In 2007, Fresh Cab received its Federal EPA registration as the first and only botanical rodent repellent regulated for indoor use and Kari landed a place for her product on the shelves of John Deere stores around the nation. It wasn’t long before retailers like Ace Hardware and Tru Value got onboard, home improvement stores began calling and Kari’s home based business moved into a 20,000 square foot automated production facility.

Today the rodent repellent is available in 15,000 retail stores throughout the US and Canada and has brought in 40 million dollars in revenue.
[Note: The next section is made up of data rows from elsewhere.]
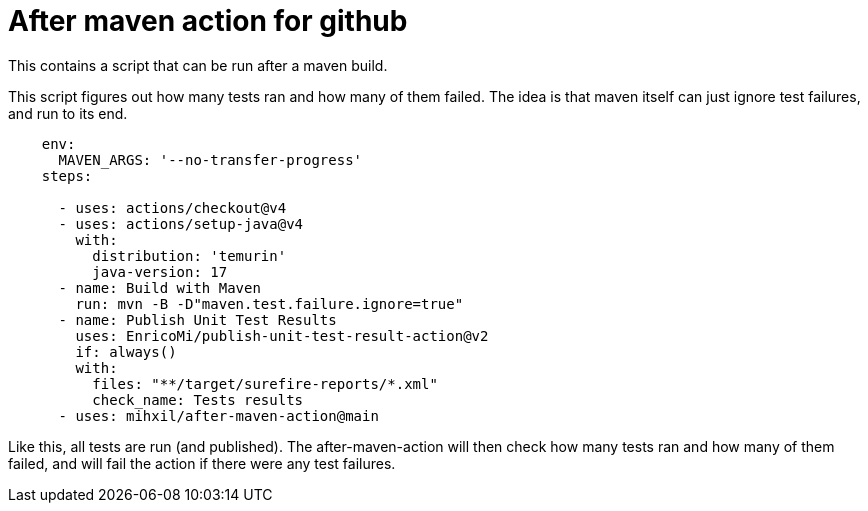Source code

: = After maven action for github

This contains a script that can be run after a maven build.

This script figures out how many tests ran and how many of them failed. The idea is that maven itself can just ignore test failures, and run to its end.


[source, yaml]
----
    env:
      MAVEN_ARGS: '--no-transfer-progress'
    steps:

      - uses: actions/checkout@v4
      - uses: actions/setup-java@v4
        with:
          distribution: 'temurin'
          java-version: 17
      - name: Build with Maven
        run: mvn -B -D"maven.test.failure.ignore=true"
      - name: Publish Unit Test Results
        uses: EnricoMi/publish-unit-test-result-action@v2
        if: always()
        with:
          files: "**/target/surefire-reports/*.xml"
          check_name: Tests results
      - uses: mihxil/after-maven-action@main
----
Like this, all tests are run (and published). The after-maven-action will then check how many tests ran and how many of them failed, and will fail the action if there were any test failures.

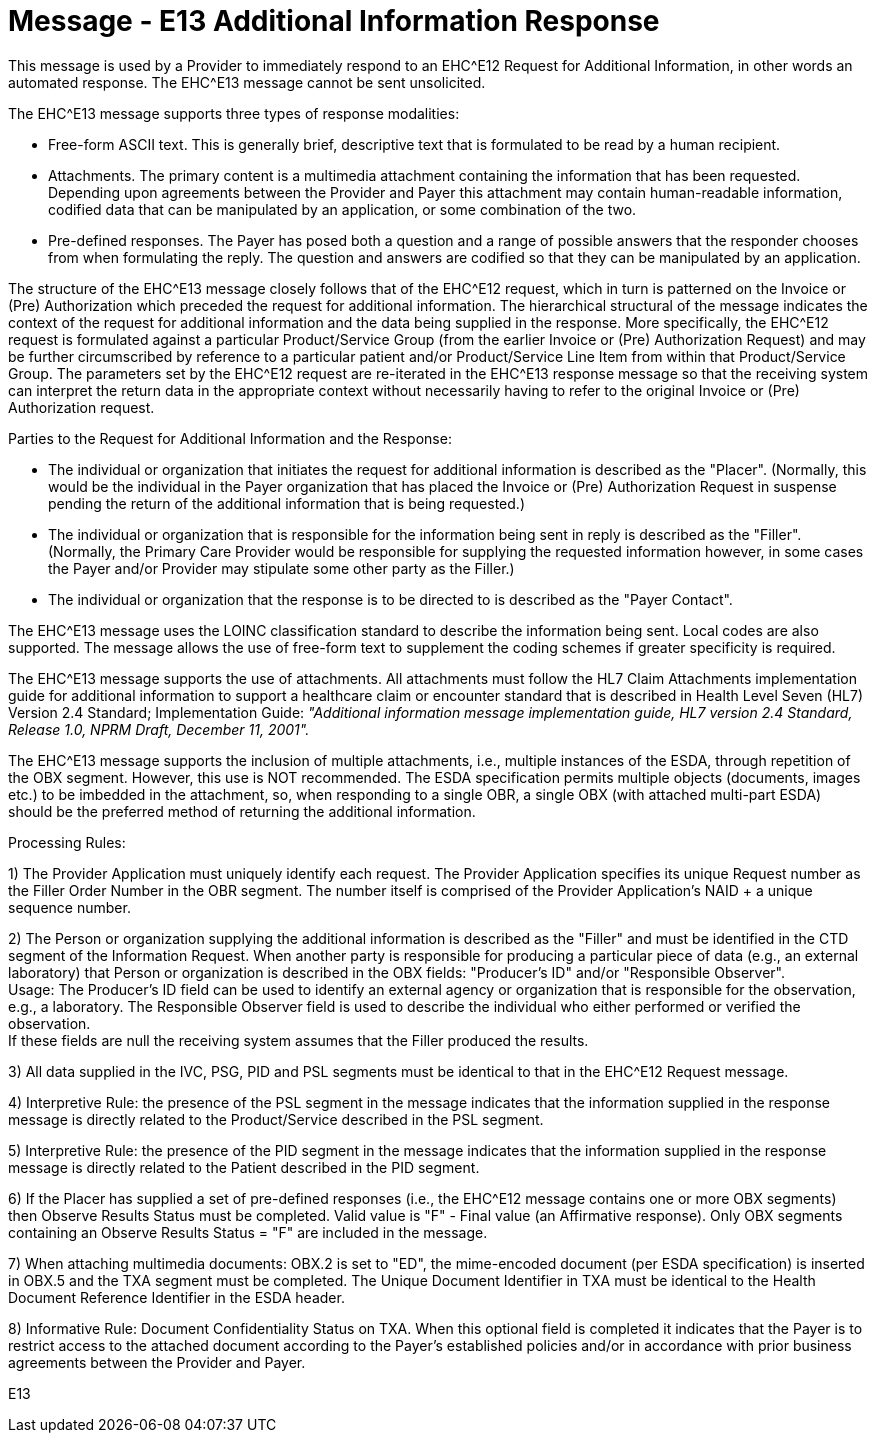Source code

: = Message - E13 Additional Information Response
:v291_section: "16.3.8"
:v2_section_name: "EHC^E13 – Additional Information Response (Event E13) "
:generated: "Thu, 01 Aug 2024 15:25:17 -0600"

This message is used by a Provider to immediately respond to an EHC^E12 Request for Additional Information, in other words an automated response. The EHC^E13 message cannot be sent unsolicited.

The EHC^E13 message supports three types of response modalities:

* Free-form ASCII text. This is generally brief, descriptive text that is formulated to be read by a human recipient.

* Attachments. The primary content is a multimedia attachment containing the information that has been requested. Depending upon agreements between the Provider and Payer this attachment may contain human-readable information, codified data that can be manipulated by an application, or some combination of the two.

* Pre-defined responses. The Payer has posed both a question and a range of possible answers that the responder chooses from when formulating the reply. The question and answers are codified so that they can be manipulated by an application.

The structure of the EHC^E13 message closely follows that of the EHC^E12 request, which in turn is patterned on the Invoice or (Pre) Authorization which preceded the request for additional information. The hierarchical structural of the message indicates the context of the request for additional information and the data being supplied in the response. More specifically, the EHC^E12 request is formulated against a particular Product/Service Group (from the earlier Invoice or (Pre) Authorization Request) and may be further circumscribed by reference to a particular patient and/or Product/Service Line Item from within that Product/Service Group. The parameters set by the EHC^E12 request are re-iterated in the EHC^E13 response message so that the receiving system can interpret the return data in the appropriate context without necessarily having to refer to the original Invoice or (Pre) Authorization request.

Parties to the Request for Additional Information and the Response:

* The individual or organization that initiates the request for additional information is described as the "Placer". (Normally, this would be the individual in the Payer organization that has placed the Invoice or (Pre) Authorization Request in suspense pending the return of the additional information that is being requested.)

* The individual or organization that is responsible for the information being sent in reply is described as the "Filler". (Normally, the Primary Care Provider would be responsible for supplying the requested information however, in some cases the Payer and/or Provider may stipulate some other party as the Filler.)

* The individual or organization that the response is to be directed to is described as the "Payer Contact".

The EHC^E13 message uses the LOINC classification standard to describe the information being sent. Local codes are also supported. The message allows the use of free-form text to supplement the coding schemes if greater specificity is required.

The EHC^E13 message supports the use of attachments. All attachments must follow the HL7 Claim Attachments implementation guide for additional information to support a healthcare claim or encounter standard that is described in Health Level Seven (HL7) Version 2.4 Standard; Implementation Guide: _"Additional information message implementation guide, HL7 version 2.4 Standard, Release 1.0, NPRM Draft, December 11, 2001"._

The EHC^E13 message supports the inclusion of multiple attachments, i.e., multiple instances of the ESDA, through repetition of the OBX segment. However, this use is NOT recommended. The ESDA specification permits multiple objects (documents, images etc.) to be imbedded in the attachment, so, when responding to a single OBR, a single OBX (with attached multi-part ESDA) should be the preferred method of returning the additional information.

Processing Rules:

{empty}1) The Provider Application must uniquely identify each request. The Provider Application specifies its unique Request number as the Filler Order Number in the OBR segment. The number itself is comprised of the Provider Application's NAID + a unique sequence number.

{empty}2) The Person or organization supplying the additional information is described as the "Filler" and must be identified in the CTD segment of the Information Request. When another party is responsible for producing a particular piece of data (e.g., an external laboratory) that Person or organization is described in the OBX fields: "Producer's ID" and/or "Responsible Observer". +
Usage: The Producer's ID field can be used to identify an external agency or organization that is responsible for the observation, e.g., a laboratory. The Responsible Observer field is used to describe the individual who either performed or verified the observation. +
If these fields are null the receiving system assumes that the Filler produced the results.

{empty}3) All data supplied in the IVC, PSG, PID and PSL segments must be identical to that in the EHC^E12 Request message.

{empty}4) Interpretive Rule: the presence of the PSL segment in the message indicates that the information supplied in the response message is directly related to the Product/Service described in the PSL segment.

{empty}5) Interpretive Rule: the presence of the PID segment in the message indicates that the information supplied in the response message is directly related to the Patient described in the PID segment.

{empty}6) If the Placer has supplied a set of pre-defined responses (i.e., the EHC^E12 message contains one or more OBX segments) then Observe Results Status must be completed. Valid value is "F" - Final value (an Affirmative response). Only OBX segments containing an Observe Results Status = "F" are included in the message.

{empty}7) When attaching multimedia documents: OBX.2 is set to "ED", the mime-encoded document (per ESDA specification) is inserted in OBX.5 and the TXA segment must be completed. The Unique Document Identifier in TXA must be identical to the Health Document Reference Identifier in the ESDA header.

{empty}8) Informative Rule: Document Confidentiality Status on TXA. When this optional field is completed it indicates that the Payer is to restrict access to the attached document according to the Payer's established policies and/or in accordance with prior business agreements between the Provider and Payer.

[tabset]
E13



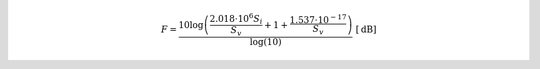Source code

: .. math::

    F = \frac{10 \log{\left(\frac{2.018 \cdot 10^{6} S_{i}}{S_{v}} + 1 + \frac{1.537 \cdot 10^{-17}}{S_{v}} \right)}}{\log{\left(10 \right)}}\,\,\left[\mathrm{dB}\right]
Last year Kari was named one of Ernst and Young’s Entrepreneurial Winning Women and this year, the Small Business Administration recognized her as one of the top three business people of the year.

And now Kari is giving back. She’s brought a worldwide entrepreneurial program called Start Up to North Dakota and already seven new businesses have been launched.

“I was a woman who worked at a cosmetics counter trying to get a product in the pesticide aisle. It took a long time for people to take me seriously. But I believed in my product and I surrounded myself with people who believed in me.

“It’s important to remember that setbacks can always be used as set-ups for a comeback,” the successful entrepreneur said. “If you can dream it, you can do it.”